When I was in college, I went to a few meditation classes. I forget where I heard it originally, but I found the following idea to be really useful for thinking about productivity:
You are an elephant trainer, and your mind is an elephant on a leash. You can’t possibly control the elephant; you can only nudge on the leash and hope it goes that direction.
I’m not a biologist, but I have watched “The Lion King” (both the friendly, hand-drawn version and the Frankensteinian amalgum of CGI techniques), so I know a thing or two about elephants. Elephants aren’t very smart. They don’t look where they’re going, and they often come very close to unapologetically trampling lion cubs. They just follow whatever path seems easiest, but they’re extremely strong and can do a huge amount of work, like transporting and spraying water to celebrate the birth of a new loin heir.
If I have anything resembling a “productivity philosophy”, it would be this: most of the time I’m not very cognizant of what I’m doing (when my brain is being controlled by elephant mind), so in the few moments that I am, I should try to lay out a nice path for the elephant. The tricky part is figuring out how to do that well.
You can’t force the elephant mind to do anything. If you adopt an attitude of trying to force the elephant mind into submission, the elephant mind will just wait around until you start to get bored, and tip-toe around your back. This has been my experience using browser extensions like Blocksite and screen time tools for Apple and Android products. It is the technological Achilles heal of both productivity hackers and youth group leaders trying to guilt young men into not masturbating. Indeed, I suspect that the elephant mind of any sufficiently productive software engineer will be able to disable pretty much any productivity software that you tries to give them.
As an illustration of this, if you spend some time Googling “how to block websites as a super smart unix programmer i’m serious”, you’ll find something saying that you can modify the /etc/hosts
file to make websites redirect to localhost, effectively blocking them. This is how that normally plays out for me.

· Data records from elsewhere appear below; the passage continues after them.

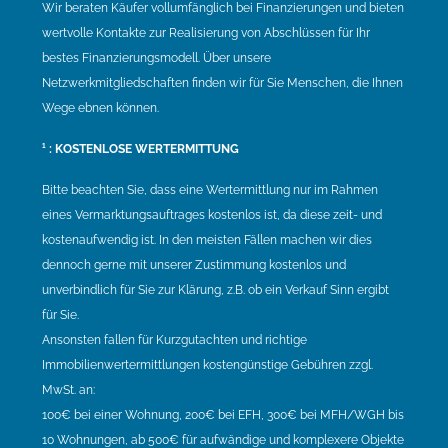
Wir beraten Käufer vollumfänglich bei Finanzierungen und bieten
wertvolle Kontakte zur Realisierung von Abschlüssen für Ihr
bestes Finanzierungsmodell. Über unsere
Netzwerkmitgliedschaften finden wir für Sie Menschen, die Ihnen
Wege ebnen können.
¹ : KOSTENLOSE WERTERMITTUNG
Bitte beachten Sie, dass eine Wertermittlung nur im Rahmen
eines Vermarktungsauftrages kostenlos ist, da diese zeit- und
kostenaufwendig ist. In den meisten Fällen machen wir dies
dennoch gerne mit unserer Zustimmung kostenlos und
unverbindlich für Sie zur Klärung, z.B. ob ein Verkauf Sinn ergibt
für Sie.
Ansonsten fallen für Kurzgutachten und richtige
Immobilienwertermittlungen kostengünstige Gebühren zzgl.
MwSt. an:
100€ bei einer Wohnung, 200€ bei EFH, 300€ bei MFH/WGH bis
10 Wohnungen, ab 500€ für aufwändige und komplexere Objekte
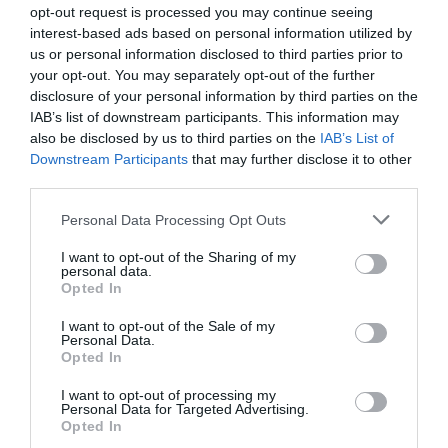
BLU83120
a commenté l'article :
opt-out request is processed you may continue seeing
Incivilités à Bangkok : 22 passagers chinois refusés à
interest-based ads based on personal information utilized by
bord après une course-poursuite, l’incident devient
us or personal information disclosed to third parties prior to
diplomatique
your opt-out. You may separately opt-out of the further
disclosure of your personal information by third parties on the
IAB’s list of downstream participants. This information may
also be disclosed by us to third parties on the
IAB’s List of
BLU83120
a commenté l'article :
Downstream Participants
that may further disclose it to other
Incivilités à Bangkok : 22 passagers chinois refusés à
third parties.
bord après une course-poursuite, l’incident devient
diplomatique
Personal Data Processing Opt Outs
I want to opt-out of the Sharing of my
personal data.
Opted In
histoire de l'aviation
I want to opt-out of the Sale of my
Personal Data.
Opted In
LIRE AUSSI
I want to opt-out of processing my
Personal Data for Targeted Advertising.
Opted In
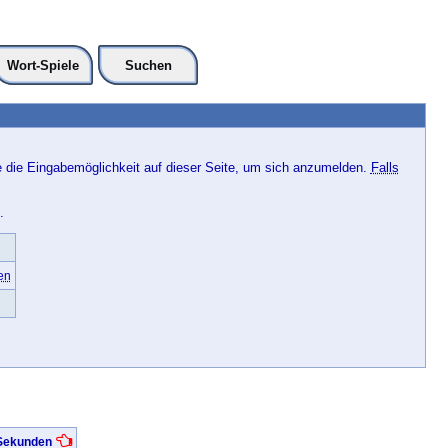
Wort-Spiele
Suchen
e die Eingabemöglichkeit auf dieser Seite, um sich anzumelden.
Falls
.
en
 Sekunden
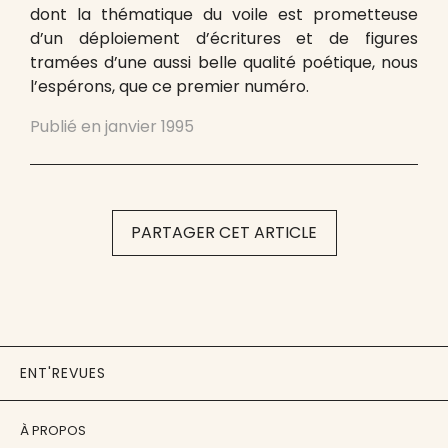
dont la thématique du voile est prometteuse
d’un déploiement d’écritures et de figures
tramées d’une aussi belle qualité poétique, nous
l’espérons, que ce premier numéro.
Publié en
janvier 1995
PARTAGER CET ARTICLE
ENT'REVUES
À PROPOS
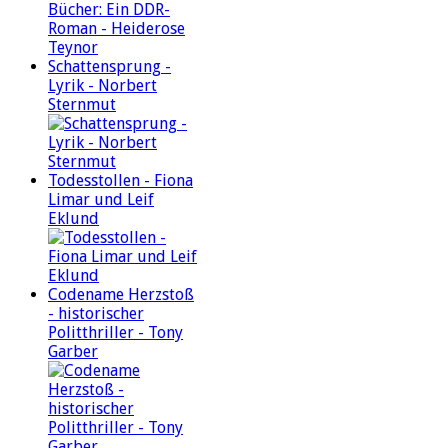
Schattensprung -
Lyrik - Norbert
Sternmut
Todesstollen - Fiona
Limar und Leif
Eklund
Codename Herzstoß
- historischer
Politthriller - Tony
Garber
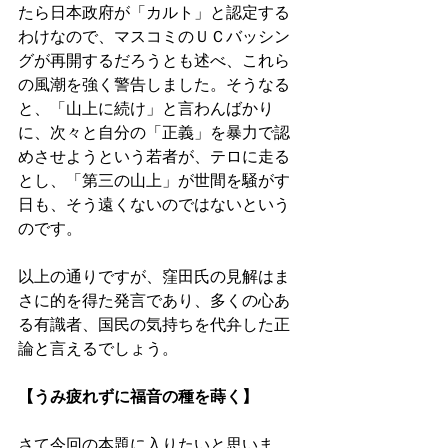
たら日本政府が「カルト」と認定する
わけなので、マスコミのＵＣバッシン
グが再開するだろうとも述べ、これら
の風潮を強く警告しました。そうなる
と、「山上に続け」と言わんばかり
に、次々と自分の「正義」を暴力で認
めさせようという若者が、テロに走る
とし、「第三の山上」が世間を騒がす
日も、そう遠くないのではないという
のです。 
以上の通りですが、窪田氏の見解はま
さに的を得た発言であり、多くの心あ
る有識者、国民の気持ちを代弁した正
論と言えるでしょう。 
【うみ疲れずに福音の種を蒔く】 
さて今回の本題に入りたいと思いま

$ echo "127.0.0.1 reddit.com" >> /etc/hosts
$ # Enjoy a solid few hours of productivity
$ # Friend sends me a meme they found on Reddit
$ # Try to access it and remember that I disabled Reddit in my hosts file
$ # ...
$ vim /etc/hosts # Sheepishly
If I’m feeling particularly persistent, it’ll go something like this:
$ echo "127.0.0.1 reddit.com" >> /etc/hosts
$ chmod -w /etc/hosts
$ # ...
$ chmod +w /etc/hosts
$ vim /etc/hosts # Sheepishly
Alternatively, at one point I realized I could block websites through my router. Actually, the TPLink routers have this whole setup that lets you limit the amount of time you spend on the internet everyday and which sites you visit. Unfortunately, since I go on the internet professionally, most of time the first option doesn’t work for me; and regarding the second, my elephant mind knows about VPNs.
This isn’t to say that these kinds of tools and techniques aren’t useful. It is to say that you won’t be able to depend on them to do all of the work required to get your elephant mind to focus on important stuff.
Here are some more things I’ve found to be losing strategies:
- Guilting yourself into being productive. I’ve found that, while this might work short-term, at some point the elephant mind just stops caring about what you think.
- Making work seem more important than it is. While some stuff can be painted this way - who hasn’t tried to write an essay in the dying hours before it’s due - it’s not a great strategy for long-term productivity. Besides that, you end up stressing yourself out. Not great.
- Trying to make thing seem easier than they are. I thought at one point that if I just dedicated itself to coming up with easier ways to do different kinds of tasks, then my elephant mind would find them more enjoyable and be more predisposed to do them. Unfortunately, some things just can’t be made easier. In fact, I would argue that the more difficult something is, the more worthwhile it tends to be.
So the question is, how do you go about convincing the elephant mind to do your bidding? I like to think about how I’d convince a little kid to do something I want. The best thing seems to be to try to really convince yourself about the general importance of hard work. Reward your elephant mind whenever you see it doing something difficult by giving it a mental pat on the back.